--- Instructions to follow ---
Locate every line in the material below that contains the word "pressure" and copy each one out. Letter case counts.

[Dataset entries]
● ● ● ● ●
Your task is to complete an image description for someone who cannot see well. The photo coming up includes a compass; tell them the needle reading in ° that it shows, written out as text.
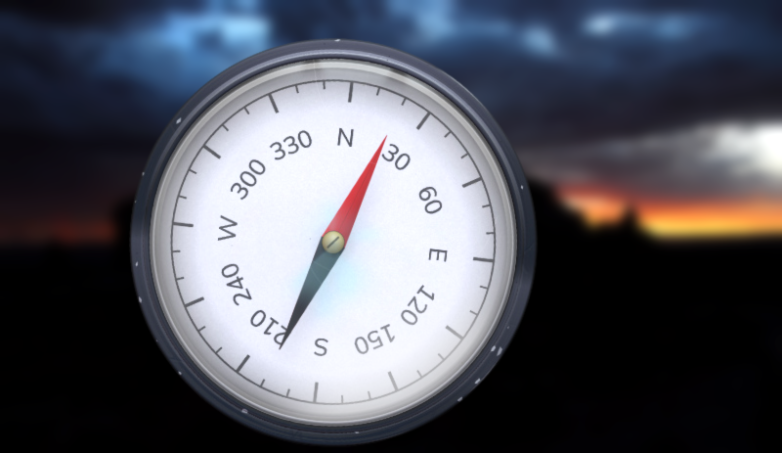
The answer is 20 °
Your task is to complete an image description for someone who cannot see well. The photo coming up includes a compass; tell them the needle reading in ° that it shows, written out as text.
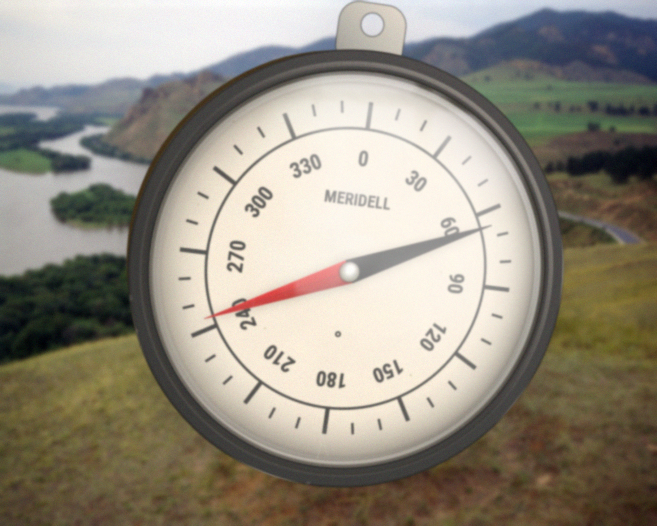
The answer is 245 °
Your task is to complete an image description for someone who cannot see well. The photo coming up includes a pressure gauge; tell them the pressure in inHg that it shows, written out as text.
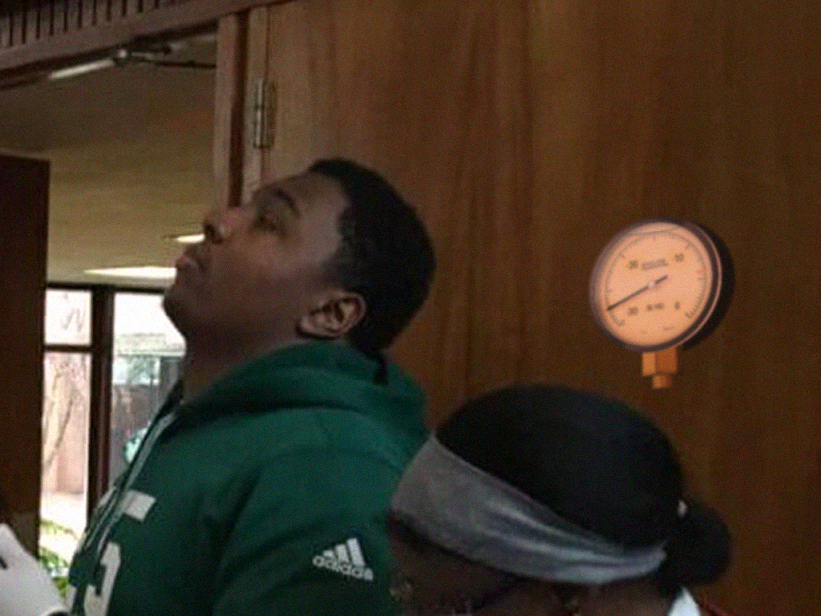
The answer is -27.5 inHg
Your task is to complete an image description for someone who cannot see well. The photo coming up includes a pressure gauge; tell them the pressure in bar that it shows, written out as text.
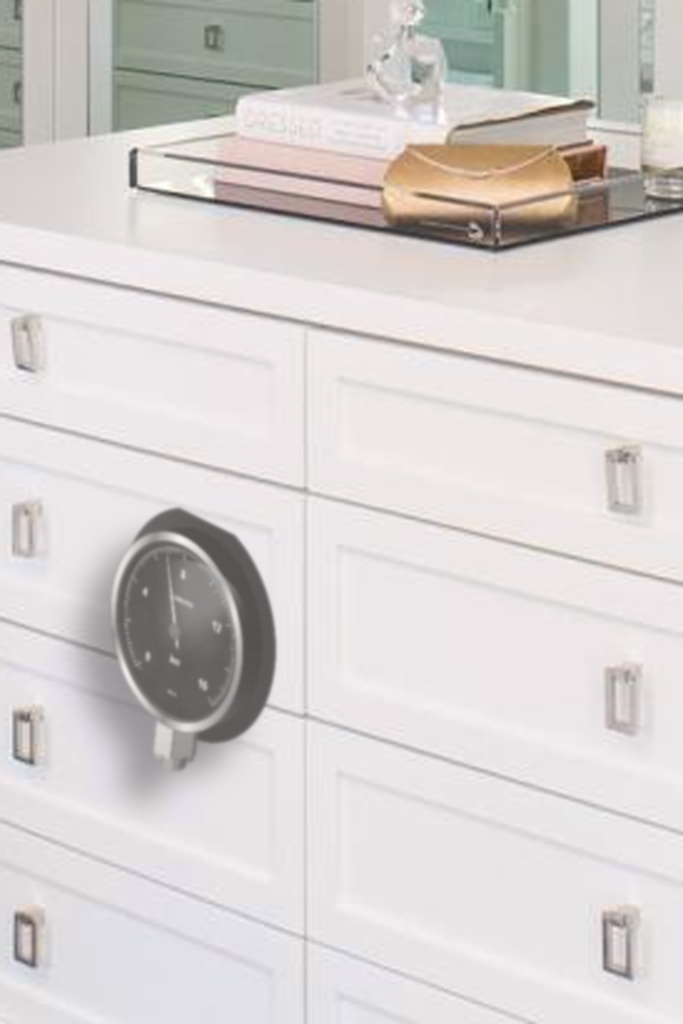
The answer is 7 bar
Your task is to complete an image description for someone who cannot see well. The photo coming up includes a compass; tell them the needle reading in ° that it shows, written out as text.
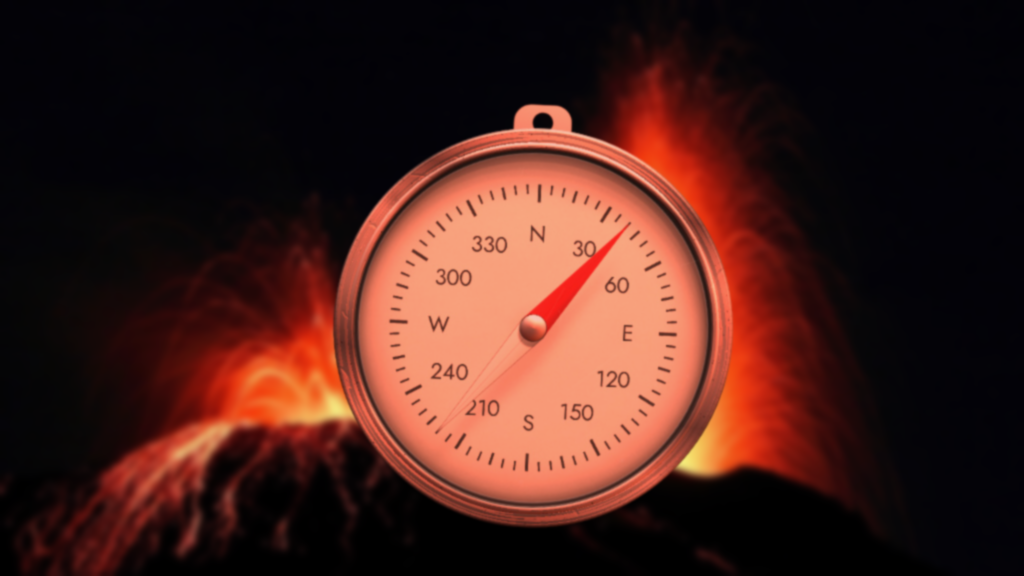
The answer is 40 °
● ● ● ● ●
--- Written solution ---
Your task is to complete an image description for someone who cannot see well. The photo coming up includes a pressure gauge; tell them the pressure in inHg that it shows, written out as text.
Your task is to complete an image description for someone who cannot see well. The photo coming up includes a pressure gauge; tell them the pressure in bar that it shows, written out as text.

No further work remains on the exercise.